New England is overly reliant on natural gas and has limited access to supply, which causes prices to spike to 800 or 900 percent higher than the rest of the country, according to a municipal utility official quoted in a Springfield Republican article.
Daniel Howard, General Manager of Westfield Gas & Electric, in Westfield, Mass., said those price spikes can drain the wallets of energy consumers. In Holyoke, Mass., James Lavelle, general manger Holyoke Gas & Electric, said the problem hits every natural gas customer in the region. “You have a lot of heating demand and a lot of electricity demand,” Lavelle told the newspaper.

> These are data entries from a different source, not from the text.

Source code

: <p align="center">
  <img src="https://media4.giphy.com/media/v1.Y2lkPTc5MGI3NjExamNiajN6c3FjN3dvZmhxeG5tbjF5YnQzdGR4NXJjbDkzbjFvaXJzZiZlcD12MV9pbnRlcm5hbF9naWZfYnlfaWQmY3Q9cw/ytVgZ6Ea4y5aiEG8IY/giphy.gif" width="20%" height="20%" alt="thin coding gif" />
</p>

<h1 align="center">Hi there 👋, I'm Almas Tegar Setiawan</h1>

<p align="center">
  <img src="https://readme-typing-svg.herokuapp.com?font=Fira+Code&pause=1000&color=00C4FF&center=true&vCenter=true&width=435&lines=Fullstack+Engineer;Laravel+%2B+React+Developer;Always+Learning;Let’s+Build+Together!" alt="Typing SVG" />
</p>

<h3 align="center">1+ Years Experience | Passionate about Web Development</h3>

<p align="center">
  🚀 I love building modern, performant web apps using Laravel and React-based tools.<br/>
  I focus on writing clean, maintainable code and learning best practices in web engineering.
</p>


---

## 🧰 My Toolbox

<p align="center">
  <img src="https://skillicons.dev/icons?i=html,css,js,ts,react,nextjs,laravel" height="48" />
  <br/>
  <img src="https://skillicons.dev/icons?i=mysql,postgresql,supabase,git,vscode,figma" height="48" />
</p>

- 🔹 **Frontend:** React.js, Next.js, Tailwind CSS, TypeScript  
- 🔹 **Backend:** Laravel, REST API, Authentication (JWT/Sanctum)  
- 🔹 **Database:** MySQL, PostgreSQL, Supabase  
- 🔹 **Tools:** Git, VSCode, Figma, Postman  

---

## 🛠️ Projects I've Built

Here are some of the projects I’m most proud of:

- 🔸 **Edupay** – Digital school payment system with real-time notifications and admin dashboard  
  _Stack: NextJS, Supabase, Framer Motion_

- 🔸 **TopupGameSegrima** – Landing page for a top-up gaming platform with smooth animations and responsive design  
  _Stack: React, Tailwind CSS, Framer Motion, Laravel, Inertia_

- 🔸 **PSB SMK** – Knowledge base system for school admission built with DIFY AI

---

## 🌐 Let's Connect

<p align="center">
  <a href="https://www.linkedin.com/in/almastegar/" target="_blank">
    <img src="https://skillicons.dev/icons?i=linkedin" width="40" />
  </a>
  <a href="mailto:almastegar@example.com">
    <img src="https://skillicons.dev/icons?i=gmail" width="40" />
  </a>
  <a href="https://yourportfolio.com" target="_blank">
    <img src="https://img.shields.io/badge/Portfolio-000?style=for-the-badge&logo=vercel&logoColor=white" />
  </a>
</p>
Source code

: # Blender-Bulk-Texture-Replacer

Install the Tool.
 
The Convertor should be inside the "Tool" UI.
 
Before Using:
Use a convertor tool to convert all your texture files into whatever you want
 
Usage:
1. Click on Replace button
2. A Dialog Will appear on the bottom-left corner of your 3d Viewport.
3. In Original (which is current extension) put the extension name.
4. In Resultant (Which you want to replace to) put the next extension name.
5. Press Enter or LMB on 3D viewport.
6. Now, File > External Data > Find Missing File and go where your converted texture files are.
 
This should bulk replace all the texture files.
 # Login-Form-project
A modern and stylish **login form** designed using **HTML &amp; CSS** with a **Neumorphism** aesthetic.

The situation is made worse by the region’s reliance on natural gas for electrical generation. Today, 51 percent of New England’s power comes from natural gas up from 30 percent in 2001, according to a recent report from the U.S. Energy Information Agency. The closure of Vermont Yankee nuclear power station and its 620 megawatts of power-generating capability will only make the region more dependent on natural gas.
The EIA’s report says that during peak heating days in winter natural gas can average $6 more per million BTU at Boston than closer to the source in New York City. The futures market indicates that that differential will grow to $8 per million BTU in winters of 2013-14 and 2014-15 once Vermont Yankee closes, according to the article.
“The reason is that there just is not enough room in the pipelines servicing New England to deal with demand now that natural gas is the fuel of choice for electrical generation,” the article states. “It’s an awful soup,” said Barbara Kates-Garnick, a state undersecretary for energy. “And it affects every city and town in the state.”